■ Your goal ■
Look in the material below for the line holding "(143, 137) none". Set it down exactly, with each later line up to and including the line holding "[63,595,131,608] [63,623,257,635] //".

■ Source data ■
....

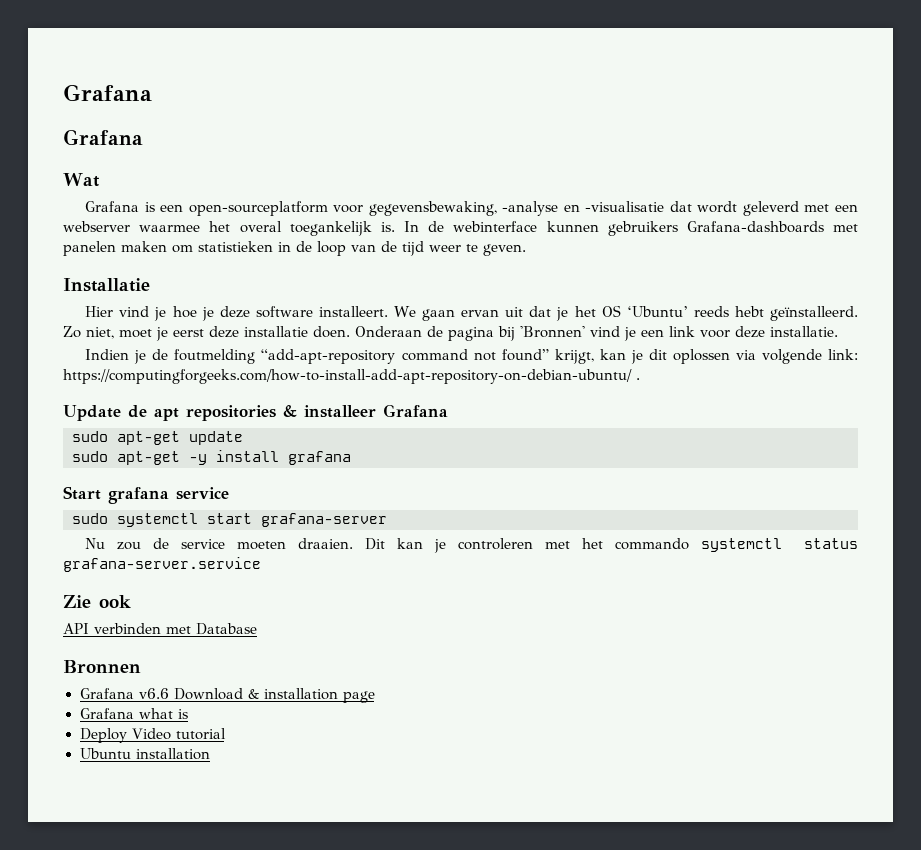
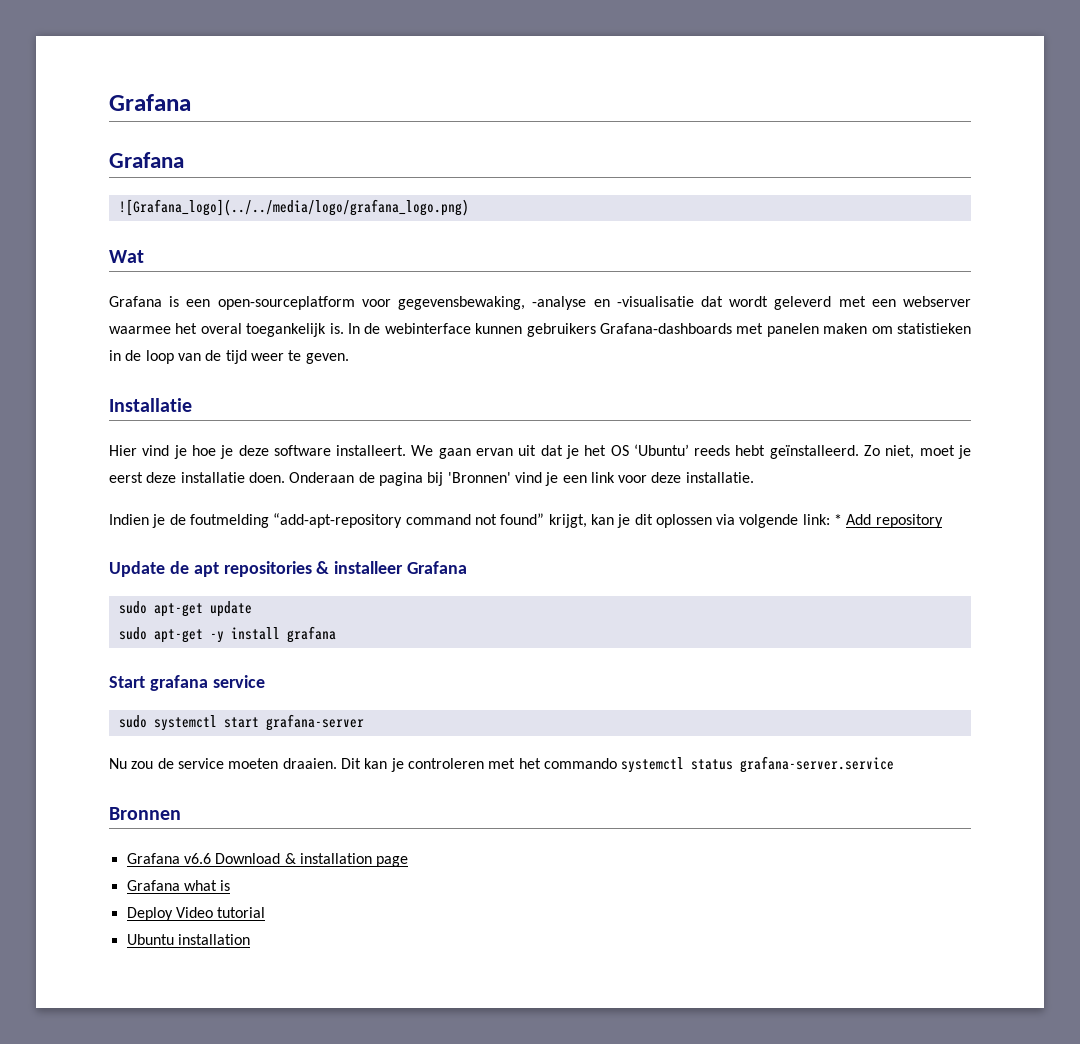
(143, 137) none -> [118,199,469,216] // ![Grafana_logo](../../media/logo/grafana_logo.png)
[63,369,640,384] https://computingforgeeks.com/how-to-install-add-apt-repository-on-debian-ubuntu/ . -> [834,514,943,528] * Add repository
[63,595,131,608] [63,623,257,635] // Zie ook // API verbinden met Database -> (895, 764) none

....

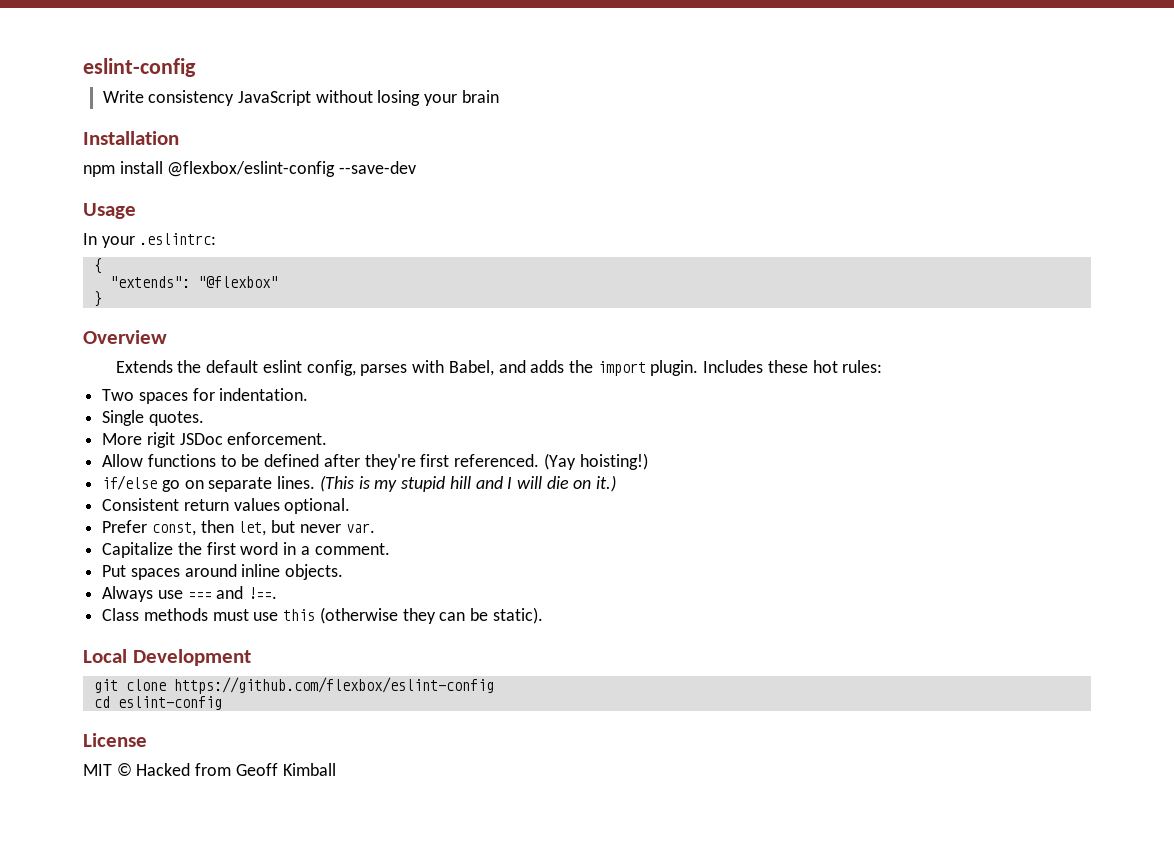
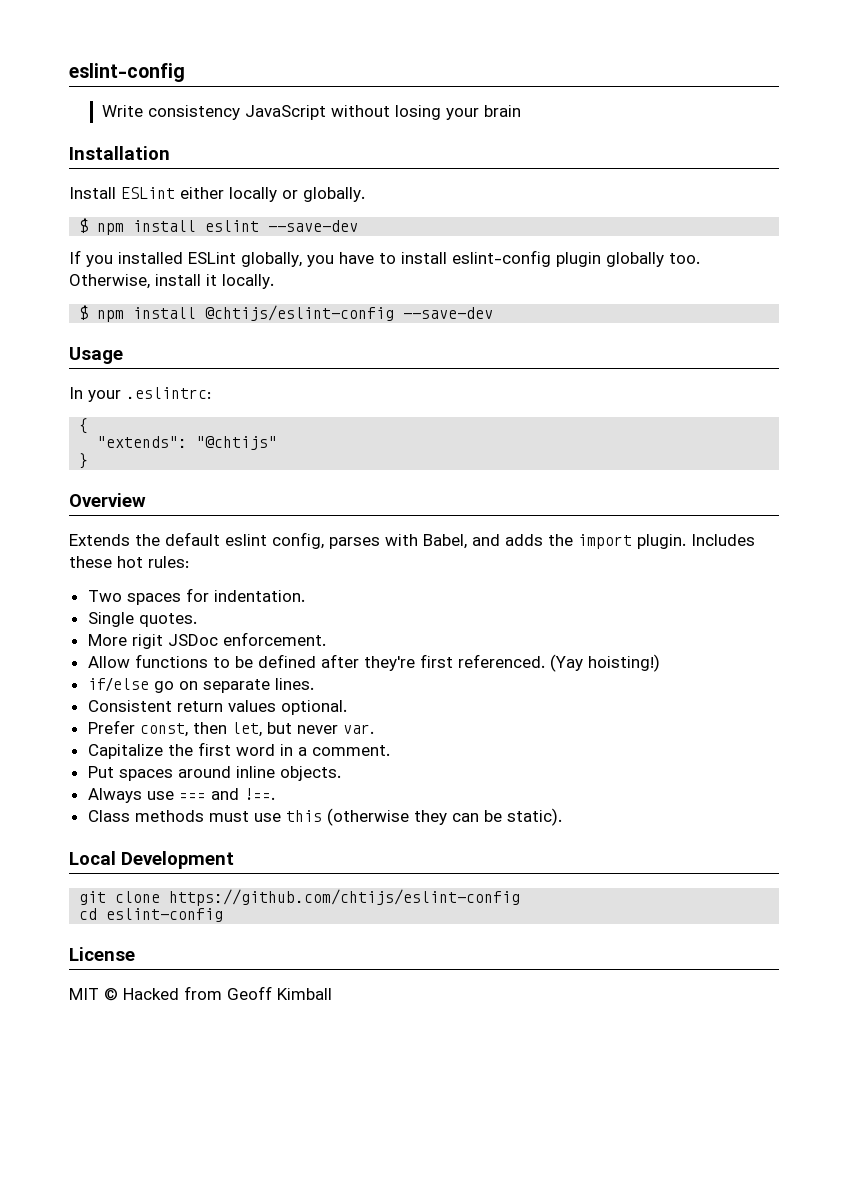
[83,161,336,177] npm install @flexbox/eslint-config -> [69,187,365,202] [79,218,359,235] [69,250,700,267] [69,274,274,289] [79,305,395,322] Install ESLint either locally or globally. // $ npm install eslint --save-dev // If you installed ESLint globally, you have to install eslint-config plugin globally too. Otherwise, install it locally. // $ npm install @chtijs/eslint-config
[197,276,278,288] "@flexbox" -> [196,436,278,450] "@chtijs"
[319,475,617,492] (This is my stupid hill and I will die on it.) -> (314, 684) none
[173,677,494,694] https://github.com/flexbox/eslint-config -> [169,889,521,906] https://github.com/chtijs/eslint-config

....

■ Solution for this exercise ■
(143, 137) none -> [118,199,469,216] // ![Grafana_logo](../../media/logo/grafana_logo.png)
[63,369,640,384] https://computingforgeeks.com/how-to-install-add-apt-repository-on-debian-ubuntu/ . -> [834,514,943,528] * Add repository
[63,595,131,608] [63,623,257,635] // Zie ook // API verbinden met Database -> (895, 764) none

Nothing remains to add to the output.